OECD Report Urges Sustainable Reforms in Global Agricultural Support
The Hague, Friday, 31 October 2025.
The OECD highlights that $840 billion annual agricultural support often distorts markets and lacks focus on innovation and environmental goals, urging alignment with sustainability initiatives.
Global Agricultural Support: An Overview
According to the latest OECD report, global agricultural support reached an annual average of USD 842 billion between 2022 and 2024, marking a significant increase from previous years. This support, spread across 54 countries, is primarily directed towards individual farmers, with 73% of the funds allocated in this manner. However, the OECD cautions that much of this financial aid distorts markets rather than fostering innovation or addressing environmental challenges [1][2][3].
The Need for Sustainable Innovation
The report indicates that only a small fraction of agricultural support, approximately 0.5%, is invested in agricultural knowledge and innovation systems. This is deemed ‘worryingly little’ by the OECD, especially as the need for sustainable practices becomes more pressing. Furthermore, only about 5% of total support is directed toward voluntary environmental measures, which the OECD states are insufficient for meeting international climate and biodiversity objectives [1][4].
Challenges in Aligning Policies
The OECD emphasizes the importance of aligning agricultural policies with environmental objectives to avoid unintended trade barriers. Notably, the report highlights that nearly 60% of recent trade-related environmental measures have been introduced since 2018. Countries like India have allocated up to 95% of their farm support to the most market-distorting policies, whereas nations such as Australia, Chile, and the United States maintain this share below 1% [1][3][5].
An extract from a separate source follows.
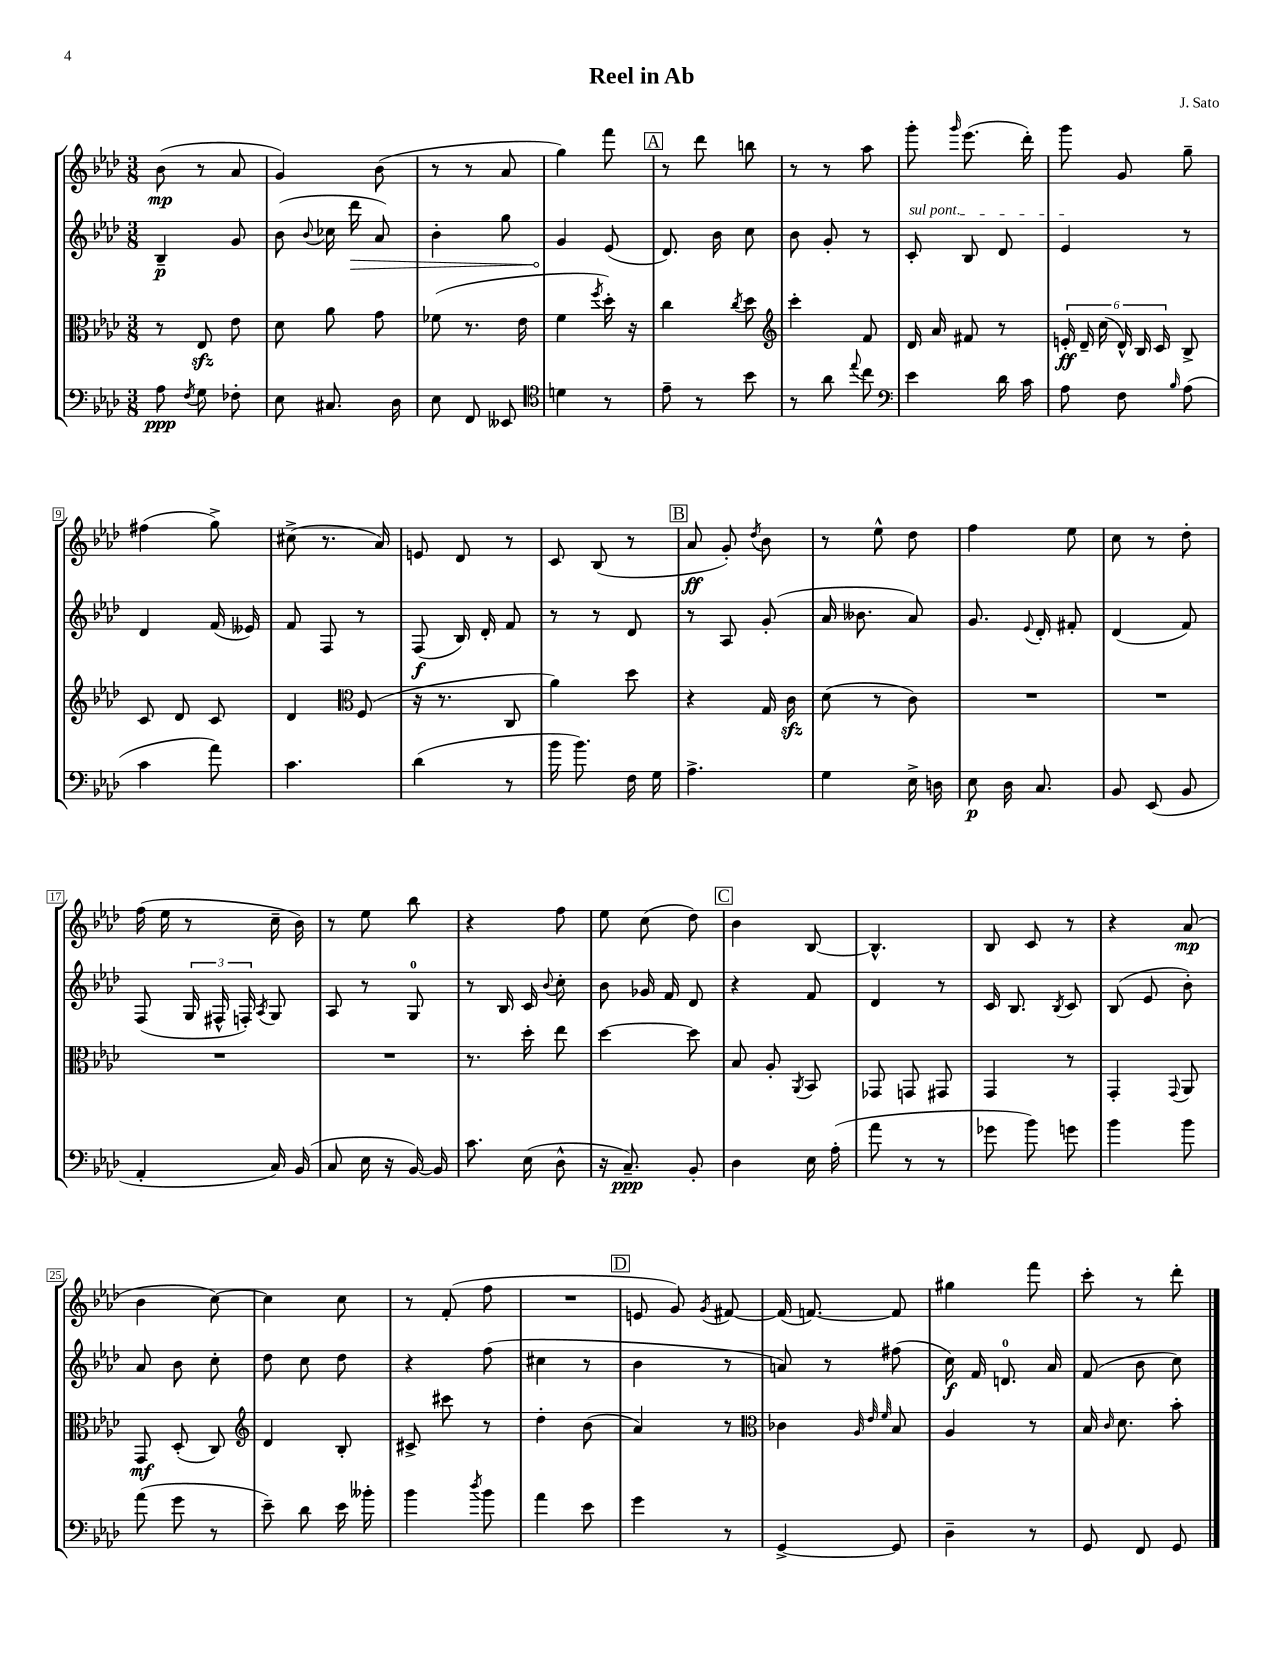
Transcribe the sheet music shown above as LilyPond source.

Recommendations for Policy Reform
In its recommendations, the OECD calls for a shift away from price support and input subsidies towards investments in knowledge, innovation, and sustainability. This realignment is crucial for the implementation of the European Union’s Common Agricultural Policy and the development of sustainability standards in trade. The Dutch government, through representatives like Jochem Wiers, acknowledges the urgency of these reforms, stressing the need for smarter spending to enhance innovation and sustainability in agriculture [1][4].